# review submission update!  much longer timeout!



## TUGBrian (Mar 10, 2015)

Well, this has been a fun one for a long time, I know many of you have suffered from typing a long review only to hit submit in the past and have the page timeout.

We believe we have this licked (at least for current/modern browsers)....so if any of you wish to test this...wed be much obliged!  You dont technically have to submit a valid review if you dont want, can just open the window and type test...then sit for 15/20min and try to submit it. Then please let us know the results!  

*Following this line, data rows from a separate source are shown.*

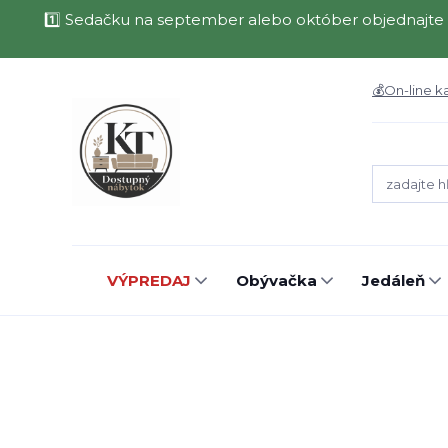
1️⃣ Sedačku na september alebo október objednajte 
💰On-line k
VÝPREDAJ
Obývačka
Jedáleň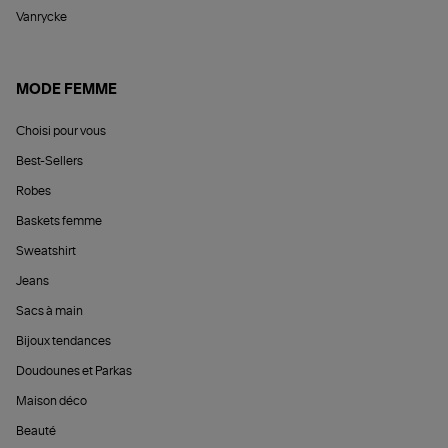
Vanrycke
MODE FEMME
Choisi pour vous
Best-Sellers
Robes
Baskets femme
Sweatshirt
Jeans
Sacs à main
Bijoux tendances
Doudounes et Parkas
Maison déco
Beauté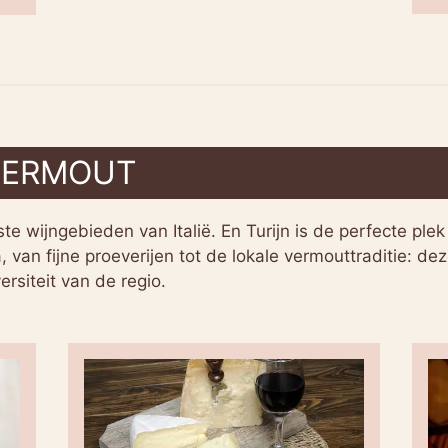
 VERMOUT
te wijngebieden van Italië. En Turijn is de perfecte pl
 van fijne proeverijen tot de lokale vermouttraditie: de
ersiteit van de regio.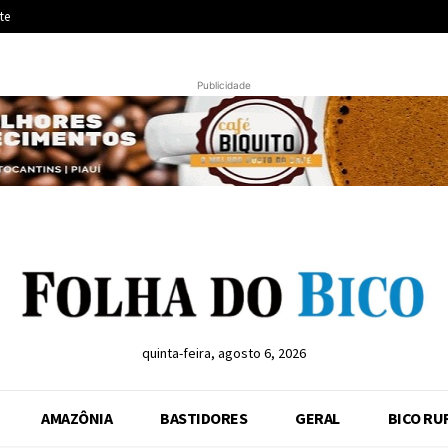
te
Publicidade
quinta-feira, agosto 6, 2026
AMAZÔNIA
BASTIDORES
GERAL
BICO RU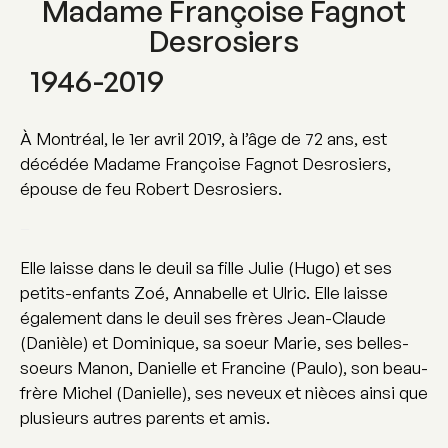
Madame Françoise Fagnot
Desrosiers
1946-2019
À Montréal, le 1er avril 2019, à l’âge de 72 ans, est
décédée Madame Françoise Fagnot Desrosiers,
épouse de feu Robert Desrosiers.
–
Elle laisse dans le deuil sa fille Julie (Hugo) et ses
petits-enfants Zoé, Annabelle et Ulric. Elle laisse
également dans le deuil ses frères Jean-Claude
(Danièle) et Dominique, sa soeur Marie, ses belles-
soeurs Manon, Danielle et Francine (Paulo), son beau-
frère Michel (Danielle), ses neveux et nièces ainsi que
plusieurs autres parents et amis.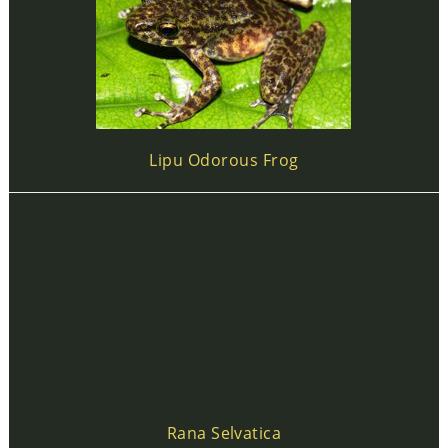
Lipu Odorous Frog
Rana Selvatica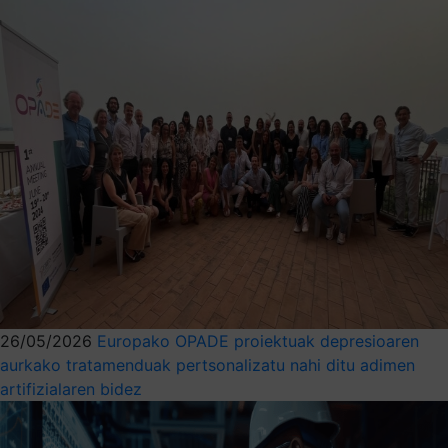
26/05/2026
Europako OPADE proiektuak depresioaren
aurkako tratamenduak pertsonalizatu nahi ditu adimen
artifizialaren bidez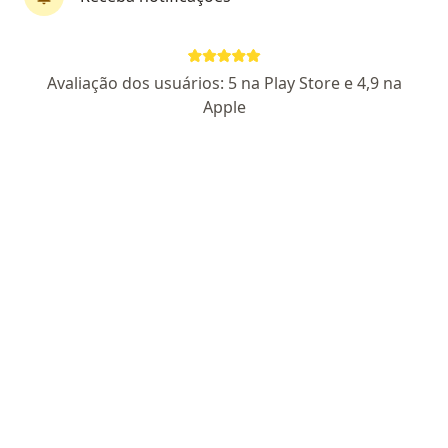
Dra. Érica Santana
Avaliação dos usuários: 5 na Play Store e 4,9 na
·
Mais
Cirurgiã plástica
Apple
91 opiniões
CRM - 162418/ SP | RQE Nº: 84885
Endereço
Teleconsulta
Av. Anchieta, número 671, São José dos Campos
•
Mapa
CLÍNICA UROTHERAP
Primeira consulta Cirurgia Plástica
R$ 400
Esse especialista não oferece agendamento online para esse endereço.
Solicite um atendimento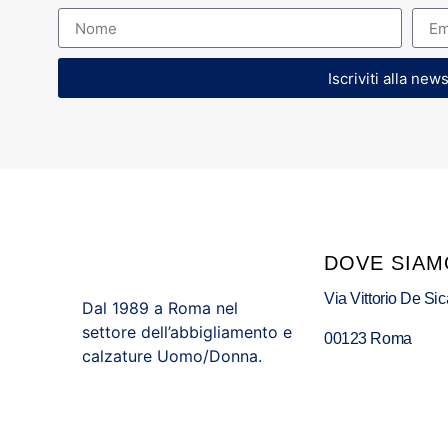
Iscriviti alla new
DOVE SIAM
Via Vittorio De Sic
Dal 1989 a Roma nel
settore dell’abbigliamento e
00123 Roma
calzature Uomo/Donna.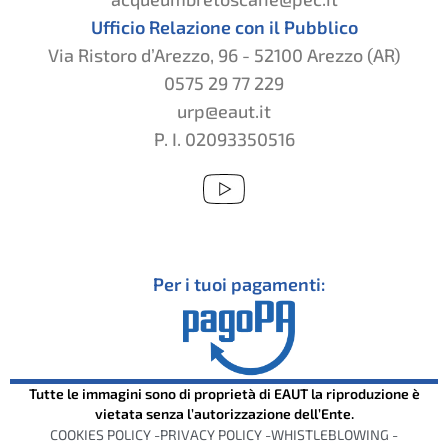
Ufficio Relazione con il Pubblico
Via Ristoro d’Arezzo, 96 - 52100 Arezzo (AR)
0575 29 77 229
urp@eaut.it
P. I. 02093350516
Per i tuoi pagamenti:
Tutte le immagini sono di proprietà di EAUT la riproduzione è
vietata senza l’autorizzazione dell’Ente.
COOKIES POLICY -
PRIVACY POLICY -
WHISTLEBLOWING -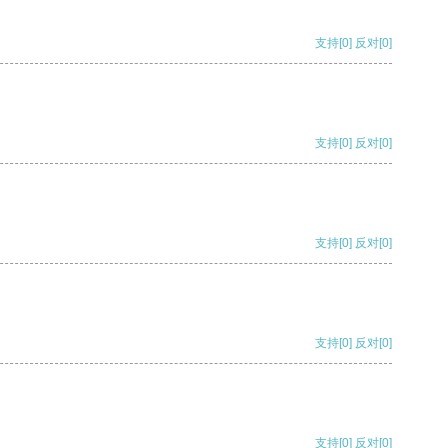
支持
[0]
反对
[0]
支持
[0]
反对
[0]
支持
[0]
反对
[0]
支持
[0]
反对
[0]
支持
[0]
反对
[0]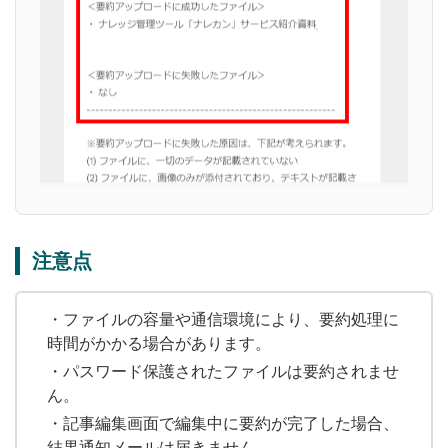
注意点
・ファイルの容量や通信環境により、要約処理に
時間がかかる場合があります。
・パスワード保護されたファイルは要約されませ
ん。
・記事編集画面で編集中に要約が完了した場合、
結果通知メールは届きません。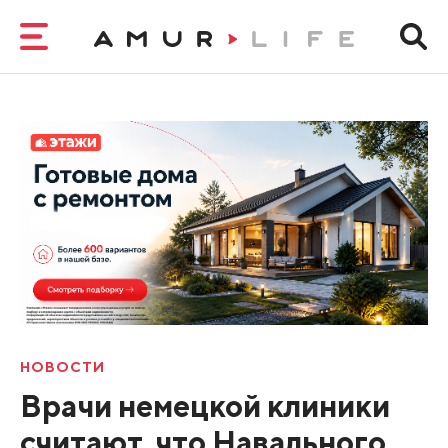
НОВОСТИ
Врачи немецкой клиники
считают, что Навального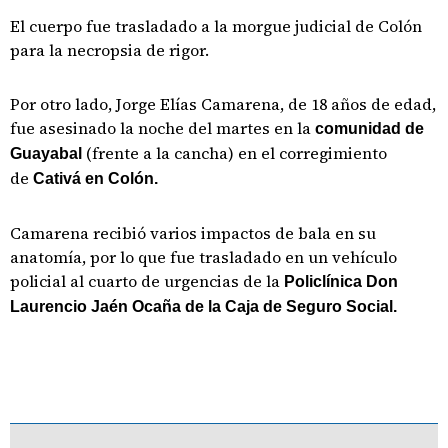
El cuerpo fue trasladado a la morgue judicial de Colón
para la necropsia de rigor.
Por otro lado, Jorge Elías Camarena, de 18 años de edad,
fue asesinado la noche del martes en la
comunidad de
(frente a la cancha) en el corregimiento
Guayabal
de
Cativá en Colón.
Camarena recibió varios impactos de bala en su
anatomía, por lo que fue trasladado en un vehículo
policial al cuarto de urgencias de la
Policlínica Don
Laurencio Jaén Ocaña de la Caja de Seguro Social.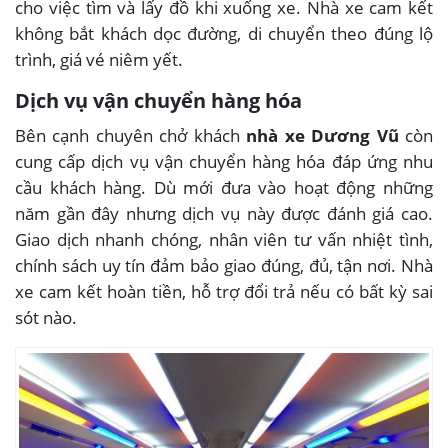
cho việc tìm và lấy đồ khi xuống xe. Nhà xe cam kết
không bắt khách dọc đường, di chuyển theo đúng lộ
trình, giá vé niêm yết.
Dịch vụ vận chuyển hàng hóa
Bên cạnh chuyên chở khách
nhà xe Dương Vũ
còn
cung cấp dịch vụ vận chuyển hàng hóa đáp ứng nhu
cầu khách hàng. Dù mới đưa vào hoạt động những
năm gần đây nhưng dịch vụ này được đánh giá cao.
Giao dịch nhanh chóng, nhân viên tư vấn nhiệt tình,
chính sách uy tín đảm bảo giao đúng, đủ, tận nơi. Nhà
xe cam kết hoàn tiền, hỗ trợ đổi trả nếu có bất kỳ sai
sót nào.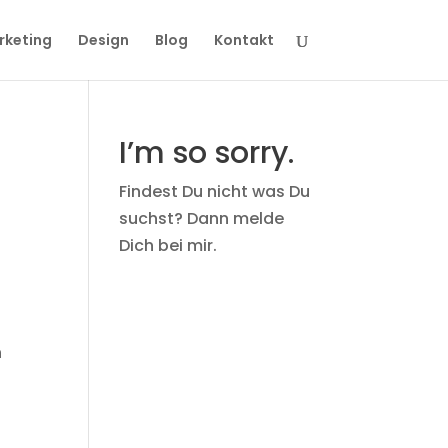
rketing
Design
Blog
Kontakt
I’m so sorry.
Findest Du nicht was Du
suchst? Dann melde
Dich bei mir.
n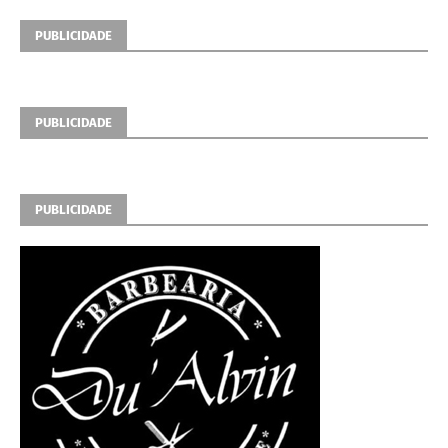
PUBLICIDADE
PUBLICIDADE
PUBLICIDADE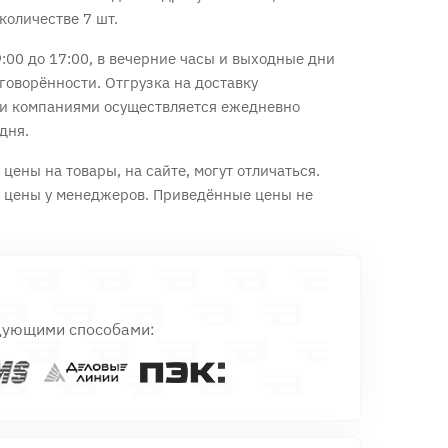
количестве 7 шт.
:00 до 17:00, в вечерние часы и выходные дни
говорённости. Отгрузка на доставку
и компаниями осуществляется ежедневно
дня.
цены на товары, на сайте, могут отличаться.
е цены у менеджеров. Приведённые цены не
дующими способами: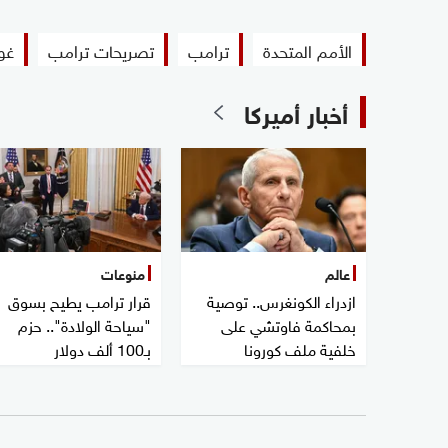
الأمم المتحدة
ترامب
تصريحات ترامب
غوا
أخبار أميركا
عالم
منوعات
ازدراء الكونغرس.. توصية
قرار ترامب يطيح بسوق
بمحاكمة فاوتشي على
"سياحة الولادة".. حزم
خلفية ملف كورونا
بـ100 ألف دولار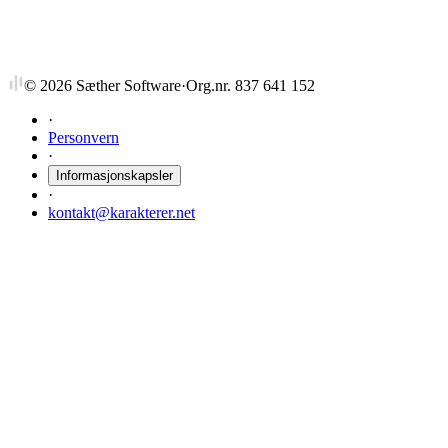
©
2026
Sæther Software
·
Org.nr. 837 641 152
·
Personvern
·
Informasjonskapsler
·
kontakt@karakterer.net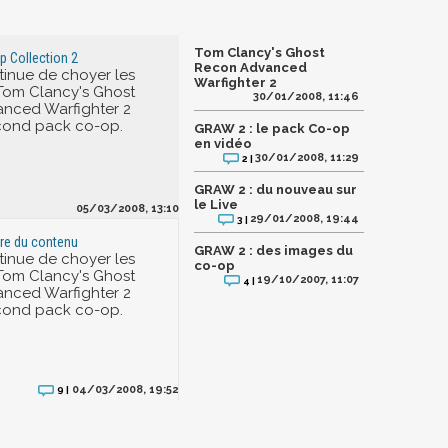
Tom Clancy's Ghost
 Collection 2
Recon Advanced
tinue de choyer les
Warfighter 2
Tom Clancy's Ghost
30/01/2008, 11:46
nced Warfighter 2
cond pack co-op.
GRAW 2 : le pack Co-op
en vidéo
30/01/2008, 11:29
2 |
GRAW 2 : du nouveau sur
le Live
05/03/2008, 13:10
29/01/2008, 19:44
3 |
re du contenu
GRAW 2 : des images du
tinue de choyer les
co-op
Tom Clancy's Ghost
19/10/2007, 11:07
4 |
nced Warfighter 2
cond pack co-op.
04/03/2008, 19:52
9 |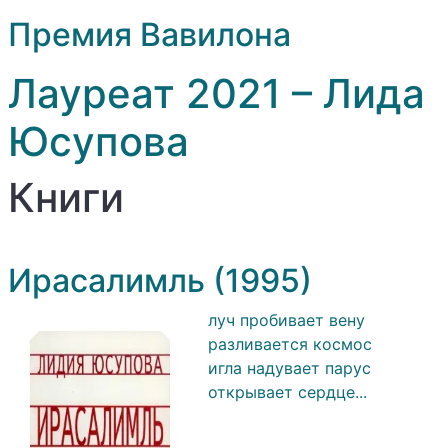
Премия Вавилона
Лауреат 2021 – Лида
Юсупова
Книги
Ирасалимль (1995)
луч пробивает вену
разливается космос
игла надувает парус
открывает сердце...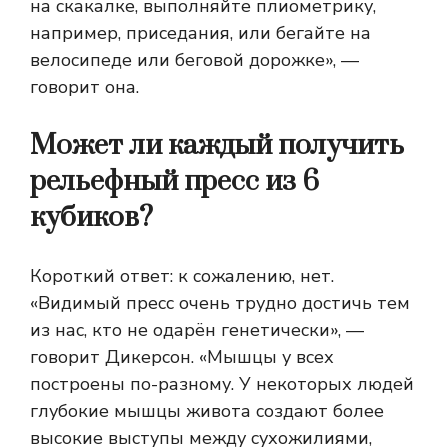
на скакалке, выполняйте плиометрику,
например, приседания, или бегайте на
велосипеде или беговой дорожке», —
говорит она.
Может ли каждый получить
рельефный пресс из 6
кубиков?
Короткий ответ: к сожалению, нет.
«Видимый пресс очень трудно достичь тем
из нас, кто не одарён генетически», —
говорит Дикерсон. «Мышцы у всех
построены по-разному. У некоторых людей
глубокие мышцы живота создают более
высокие выступы между сухожилиями,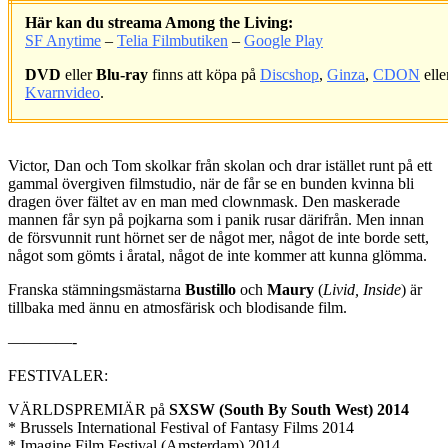
Här kan du streama Among the Living:
SF Anytime
–
Telia Filmbutiken
–
Google Play
DVD
eller
Blu-ray
finns att köpa på
Discshop
,
Ginza
,
CDON
elle
Kvarnvideo
.
.
Victor, Dan och Tom skolkar från skolan och drar istället runt på ett
gammal övergiven filmstudio, när de får se en bunden kvinna bli
dragen över fältet av en man med clownmask. Den maskerade
mannen får syn på pojkarna som i panik rusar därifrån. Men innan
de försvunnit runt hörnet ser de något mer, något de inte borde sett,
något som gömts i åratal, något de inte kommer att kunna glömma.
Franska stämningsmästarna
Bustillo
och
Maury
(
Livid, Inside
) är
tillbaka med ännu en atmosfärisk och blodisande film.
————-
FESTIVALER:
VÄRLDSPREMIÄR på
SXSW (South By South West) 2014
* Brussels International Festival of Fantasy Films 2014
* Imagine Film Festival (Amsterdam) 2014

_that said, if you want to submit a review, please feel free!  (just copy the text in notepad just in case!)_ :hysterical:


----------



## #1 Cowboys Fan (Mar 10, 2015)

Brian,

I'm off to work---but why are YOU up at 2:41am ?

Pat


----------



## WinniWoman (Mar 10, 2015)

I learned the hard way to highlight and "copy" just in case before I submitted.


----------



## pedro47 (Mar 10, 2015)

#1 Cowboys Fan said:


> Brian,
> 
> I'm off to work---but why are YOU up at 2:41am ?
> 
> Pat



I bet Brain was up watching NCAA March Madness on cable.


----------



## TUGBrian (Mar 10, 2015)

ive never been much into basketball...but im usually up that late =)


----------



## ladyshay (Mar 14, 2015)

*Copy & paste*

I write all of my reviews using Microsoft Word.  I can take as long as I want, edit as I go, take a break and come back to it . . . then when it's finished, I simply COPY it.  Then go to the TUG Review Page and PASTE.  Done!


----------



## TUGBrian (Mar 14, 2015)

that is something we definitely suggest, but in 2015 it shouldnt be required these days =)


----------



## bobby (Mar 14, 2015)

I'm also a cut and paster. I save it until the review gets posted on TUG.


----------



## RASTUS (Mar 14, 2015)

Like a couple of the others when I am doing anything like this I do everything in MS Word then when finished just copy & paste.  
Much better than trying to fill out forms that time out & your good work gets lost.


----------